In August 2020, the FASB issued ASU No. 2020-06, Accounting for Convertible Instruments and Contracts in an Entity’s Own Equity. The guidance simplifies the accounting for certain financial instruments with characteristics of liabilities and equity, including convertible instruments and contracts in an entity’s own equity. Additionally, the amendment requires the application of the if-converted method to calculate the impact of convertible instruments on diluted earnings per share (EPS).
The guidance is effective for the Company for fiscal years beginning after December 15, 2022, and the Company adopted the guidance on January 1, 2023. The adoption of this guidance did not have a material impact on the Company’s consolidated financial statements or disclosures.

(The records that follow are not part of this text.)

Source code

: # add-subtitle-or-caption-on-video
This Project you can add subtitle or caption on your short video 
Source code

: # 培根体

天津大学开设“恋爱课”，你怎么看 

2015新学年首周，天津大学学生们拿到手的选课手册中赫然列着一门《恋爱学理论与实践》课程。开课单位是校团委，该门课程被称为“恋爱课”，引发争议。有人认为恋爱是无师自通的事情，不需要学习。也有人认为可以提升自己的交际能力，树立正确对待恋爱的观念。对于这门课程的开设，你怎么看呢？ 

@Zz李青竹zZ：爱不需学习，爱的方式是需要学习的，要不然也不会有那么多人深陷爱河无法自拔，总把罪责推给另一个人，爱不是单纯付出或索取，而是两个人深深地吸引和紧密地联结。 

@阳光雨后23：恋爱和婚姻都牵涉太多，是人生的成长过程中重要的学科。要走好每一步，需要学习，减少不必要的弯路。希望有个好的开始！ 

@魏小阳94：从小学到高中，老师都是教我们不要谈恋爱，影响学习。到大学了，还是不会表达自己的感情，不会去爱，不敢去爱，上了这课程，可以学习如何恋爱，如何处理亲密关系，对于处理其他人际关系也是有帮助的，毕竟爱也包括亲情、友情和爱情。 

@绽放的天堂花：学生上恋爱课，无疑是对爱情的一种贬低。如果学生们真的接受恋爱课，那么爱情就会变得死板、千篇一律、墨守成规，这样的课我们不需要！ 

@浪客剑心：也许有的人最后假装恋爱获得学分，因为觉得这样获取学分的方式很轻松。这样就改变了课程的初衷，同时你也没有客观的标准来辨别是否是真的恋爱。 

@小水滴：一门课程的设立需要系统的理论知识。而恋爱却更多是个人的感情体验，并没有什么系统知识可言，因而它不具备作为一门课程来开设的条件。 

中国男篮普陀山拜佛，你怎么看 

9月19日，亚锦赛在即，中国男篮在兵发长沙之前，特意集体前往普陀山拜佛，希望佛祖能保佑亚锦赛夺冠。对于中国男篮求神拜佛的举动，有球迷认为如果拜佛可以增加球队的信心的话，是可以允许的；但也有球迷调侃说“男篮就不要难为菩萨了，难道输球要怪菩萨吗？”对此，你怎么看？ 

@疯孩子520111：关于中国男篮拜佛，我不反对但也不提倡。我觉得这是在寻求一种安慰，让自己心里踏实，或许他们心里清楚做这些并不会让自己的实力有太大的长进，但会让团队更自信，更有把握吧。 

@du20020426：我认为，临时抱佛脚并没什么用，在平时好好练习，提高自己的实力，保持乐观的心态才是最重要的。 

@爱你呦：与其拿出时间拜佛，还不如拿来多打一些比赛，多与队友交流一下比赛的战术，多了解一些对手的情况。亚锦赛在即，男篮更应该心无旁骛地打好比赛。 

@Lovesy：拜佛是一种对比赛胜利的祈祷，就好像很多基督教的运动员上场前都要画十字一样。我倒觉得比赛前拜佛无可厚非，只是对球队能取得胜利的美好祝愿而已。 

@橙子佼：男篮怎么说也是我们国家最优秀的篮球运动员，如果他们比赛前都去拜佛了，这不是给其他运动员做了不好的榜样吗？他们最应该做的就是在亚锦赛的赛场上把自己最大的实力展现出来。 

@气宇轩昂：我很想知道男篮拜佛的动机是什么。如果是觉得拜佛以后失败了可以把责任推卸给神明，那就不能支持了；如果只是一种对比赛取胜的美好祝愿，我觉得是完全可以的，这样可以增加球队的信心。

In December 2023, the FASB issued ASU No. 2023-09, Income Taxes (Topic 740): Improvements to Income Tax Disclosures. The guidance aims to improve the effectiveness of income tax disclosures primarily through improvements to the income tax rate reconciliation disclosure along with information on income taxes paid. The guidance is effective for the Company for fiscal years beginning after December 15, 2024 with early adoption permitted. We are currently evaluating the impact of this standard; however, we do not expect it to have a material impact on our disclosures.

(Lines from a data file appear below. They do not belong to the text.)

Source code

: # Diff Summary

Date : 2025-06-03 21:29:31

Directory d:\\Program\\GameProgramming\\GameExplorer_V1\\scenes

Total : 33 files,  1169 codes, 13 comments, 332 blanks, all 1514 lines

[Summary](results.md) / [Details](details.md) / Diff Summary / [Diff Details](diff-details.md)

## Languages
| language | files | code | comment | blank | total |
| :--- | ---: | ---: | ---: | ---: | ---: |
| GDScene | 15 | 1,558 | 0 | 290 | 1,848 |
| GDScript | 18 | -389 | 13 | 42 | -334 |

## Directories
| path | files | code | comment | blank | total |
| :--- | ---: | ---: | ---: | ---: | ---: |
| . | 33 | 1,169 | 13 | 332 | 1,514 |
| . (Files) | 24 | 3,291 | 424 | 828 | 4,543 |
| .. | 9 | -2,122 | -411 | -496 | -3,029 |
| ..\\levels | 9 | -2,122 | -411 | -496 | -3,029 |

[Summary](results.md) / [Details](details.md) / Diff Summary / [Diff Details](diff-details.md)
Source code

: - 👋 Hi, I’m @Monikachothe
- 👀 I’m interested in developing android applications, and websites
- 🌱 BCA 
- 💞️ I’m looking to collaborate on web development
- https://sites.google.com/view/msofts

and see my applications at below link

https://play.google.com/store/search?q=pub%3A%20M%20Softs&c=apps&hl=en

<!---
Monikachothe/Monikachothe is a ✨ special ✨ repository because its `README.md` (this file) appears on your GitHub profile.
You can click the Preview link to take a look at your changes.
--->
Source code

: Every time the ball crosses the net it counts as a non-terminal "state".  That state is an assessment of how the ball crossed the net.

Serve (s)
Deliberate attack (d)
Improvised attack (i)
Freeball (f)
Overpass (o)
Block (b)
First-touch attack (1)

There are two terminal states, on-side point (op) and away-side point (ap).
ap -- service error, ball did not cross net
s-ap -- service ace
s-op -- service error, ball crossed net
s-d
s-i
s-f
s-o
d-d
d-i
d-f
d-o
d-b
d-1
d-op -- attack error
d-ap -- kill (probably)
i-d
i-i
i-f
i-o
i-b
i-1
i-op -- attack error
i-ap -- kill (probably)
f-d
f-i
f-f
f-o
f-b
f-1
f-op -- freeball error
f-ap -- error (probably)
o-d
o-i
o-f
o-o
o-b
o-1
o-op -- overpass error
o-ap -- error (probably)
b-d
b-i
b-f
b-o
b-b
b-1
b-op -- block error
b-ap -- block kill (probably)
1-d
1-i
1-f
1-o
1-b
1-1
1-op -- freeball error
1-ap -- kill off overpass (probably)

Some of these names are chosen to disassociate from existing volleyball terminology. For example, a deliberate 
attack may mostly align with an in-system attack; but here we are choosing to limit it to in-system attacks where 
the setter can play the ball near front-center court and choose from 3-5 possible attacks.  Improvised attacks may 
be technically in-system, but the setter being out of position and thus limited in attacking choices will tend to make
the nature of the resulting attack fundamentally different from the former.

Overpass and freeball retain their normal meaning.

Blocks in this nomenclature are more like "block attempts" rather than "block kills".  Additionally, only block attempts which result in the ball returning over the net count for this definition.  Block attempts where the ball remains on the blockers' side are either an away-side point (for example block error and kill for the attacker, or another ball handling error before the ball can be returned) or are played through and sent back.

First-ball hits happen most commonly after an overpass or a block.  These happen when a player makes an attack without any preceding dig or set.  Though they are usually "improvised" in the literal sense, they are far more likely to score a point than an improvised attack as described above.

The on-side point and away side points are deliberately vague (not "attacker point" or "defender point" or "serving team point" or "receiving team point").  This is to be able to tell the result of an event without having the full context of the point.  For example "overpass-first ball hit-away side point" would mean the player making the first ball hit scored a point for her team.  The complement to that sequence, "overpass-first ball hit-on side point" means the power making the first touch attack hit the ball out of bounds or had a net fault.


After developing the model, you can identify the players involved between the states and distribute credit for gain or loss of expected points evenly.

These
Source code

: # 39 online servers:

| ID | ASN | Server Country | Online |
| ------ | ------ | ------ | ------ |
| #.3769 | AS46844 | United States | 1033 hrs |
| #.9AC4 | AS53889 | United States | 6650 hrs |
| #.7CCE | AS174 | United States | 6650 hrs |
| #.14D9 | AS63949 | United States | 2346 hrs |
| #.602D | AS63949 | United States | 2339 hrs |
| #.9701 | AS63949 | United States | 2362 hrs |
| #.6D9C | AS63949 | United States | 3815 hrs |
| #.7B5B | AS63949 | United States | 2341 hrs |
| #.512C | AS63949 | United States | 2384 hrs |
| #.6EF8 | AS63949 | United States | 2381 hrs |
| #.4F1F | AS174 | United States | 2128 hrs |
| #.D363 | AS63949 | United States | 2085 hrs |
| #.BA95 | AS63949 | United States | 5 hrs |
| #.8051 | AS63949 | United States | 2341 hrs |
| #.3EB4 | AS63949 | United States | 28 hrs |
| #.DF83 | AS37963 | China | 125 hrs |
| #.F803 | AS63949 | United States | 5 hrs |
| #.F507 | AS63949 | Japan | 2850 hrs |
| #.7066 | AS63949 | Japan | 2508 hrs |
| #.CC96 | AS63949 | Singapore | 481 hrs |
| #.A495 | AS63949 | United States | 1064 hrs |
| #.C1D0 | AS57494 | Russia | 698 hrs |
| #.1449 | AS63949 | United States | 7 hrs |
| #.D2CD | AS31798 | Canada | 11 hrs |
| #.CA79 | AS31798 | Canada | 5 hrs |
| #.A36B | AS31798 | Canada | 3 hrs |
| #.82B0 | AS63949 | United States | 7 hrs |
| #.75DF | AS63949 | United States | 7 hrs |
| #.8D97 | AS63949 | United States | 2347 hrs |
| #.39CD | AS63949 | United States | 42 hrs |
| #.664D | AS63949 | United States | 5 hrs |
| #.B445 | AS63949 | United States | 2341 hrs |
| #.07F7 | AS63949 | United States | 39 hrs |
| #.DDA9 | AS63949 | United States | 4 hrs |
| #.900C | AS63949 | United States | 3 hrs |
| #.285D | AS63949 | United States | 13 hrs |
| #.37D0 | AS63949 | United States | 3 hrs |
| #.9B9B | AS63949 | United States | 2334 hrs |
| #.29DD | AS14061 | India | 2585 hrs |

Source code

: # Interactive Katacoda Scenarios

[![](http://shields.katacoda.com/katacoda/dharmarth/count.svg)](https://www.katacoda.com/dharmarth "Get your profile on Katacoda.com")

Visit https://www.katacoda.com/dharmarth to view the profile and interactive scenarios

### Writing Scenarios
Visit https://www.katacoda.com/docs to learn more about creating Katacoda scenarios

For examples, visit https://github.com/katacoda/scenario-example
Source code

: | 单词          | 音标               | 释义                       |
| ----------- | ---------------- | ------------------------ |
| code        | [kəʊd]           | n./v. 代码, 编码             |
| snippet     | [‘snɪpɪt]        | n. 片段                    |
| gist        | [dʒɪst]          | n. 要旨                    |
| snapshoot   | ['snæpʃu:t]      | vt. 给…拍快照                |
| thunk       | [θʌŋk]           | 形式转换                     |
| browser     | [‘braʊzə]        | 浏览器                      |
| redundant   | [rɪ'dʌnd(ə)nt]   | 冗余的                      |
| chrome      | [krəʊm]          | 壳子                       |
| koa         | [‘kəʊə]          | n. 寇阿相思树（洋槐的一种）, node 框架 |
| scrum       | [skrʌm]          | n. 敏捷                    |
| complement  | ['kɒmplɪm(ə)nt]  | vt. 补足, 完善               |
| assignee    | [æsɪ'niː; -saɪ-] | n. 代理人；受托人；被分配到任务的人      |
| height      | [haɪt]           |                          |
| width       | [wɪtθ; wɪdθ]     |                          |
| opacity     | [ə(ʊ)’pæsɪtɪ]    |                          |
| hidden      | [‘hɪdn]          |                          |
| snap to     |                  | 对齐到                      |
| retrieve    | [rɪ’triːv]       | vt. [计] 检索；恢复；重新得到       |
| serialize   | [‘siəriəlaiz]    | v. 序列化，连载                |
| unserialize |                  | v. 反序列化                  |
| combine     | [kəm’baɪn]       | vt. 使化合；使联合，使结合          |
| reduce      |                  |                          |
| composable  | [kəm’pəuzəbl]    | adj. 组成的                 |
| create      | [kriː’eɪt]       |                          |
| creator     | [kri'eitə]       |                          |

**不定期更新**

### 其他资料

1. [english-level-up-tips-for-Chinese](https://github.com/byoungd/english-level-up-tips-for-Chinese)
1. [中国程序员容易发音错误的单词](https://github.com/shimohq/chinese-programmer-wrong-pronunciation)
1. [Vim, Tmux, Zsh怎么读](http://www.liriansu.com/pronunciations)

In November 2023, the FASB issued ASU No. 2023-07, Improvements to Reportable Segment Disclosures. The guidance requires disclosures of certain general information related to the Company's segment. This includes information on the factors used to identify reportable segments, the types of products and services from which report segments generate revenues and whether operating segments have been aggregated. The new requirements will result in incremental disclosures in annual and interim reports. This guidance will apply to fiscal years beginning after December 15, 2023, and interim periods within fiscal years beginning after December 15, 2024. The new guidance must be applied retrospectively to all prior periods presented in the financial statements unless impracticable with early adoption permitted. We are currently evaluating the impact of this standard.

ATM Program. On August 13, 2021, the Company entered into an equity distribution agreement pursuant to which the Company was permitted to sell, from time to time in the open market, shares of the Company’s common stock, having aggregate proceeds of up to $40.0 million (the “ATM Program”). The Company used the net proceeds from sales through the ATM Program for general corporate purposes, including, but not limited to, financing of capital expenditures, repayment or refinancing of outstanding debt, financing acquisitions or investments, financing other business opportunities, and general working capital purposes. During the year ended December 31, 2021, the Company sold 1,222,209 shares of common stock for net proceeds of $27.0 million after deducting sales agents' commissions and other related expenses. There were no shares of common stock sold under the ATM Program during the years ended December 31, 2023 and 2022, and the ATM Program has been terminated.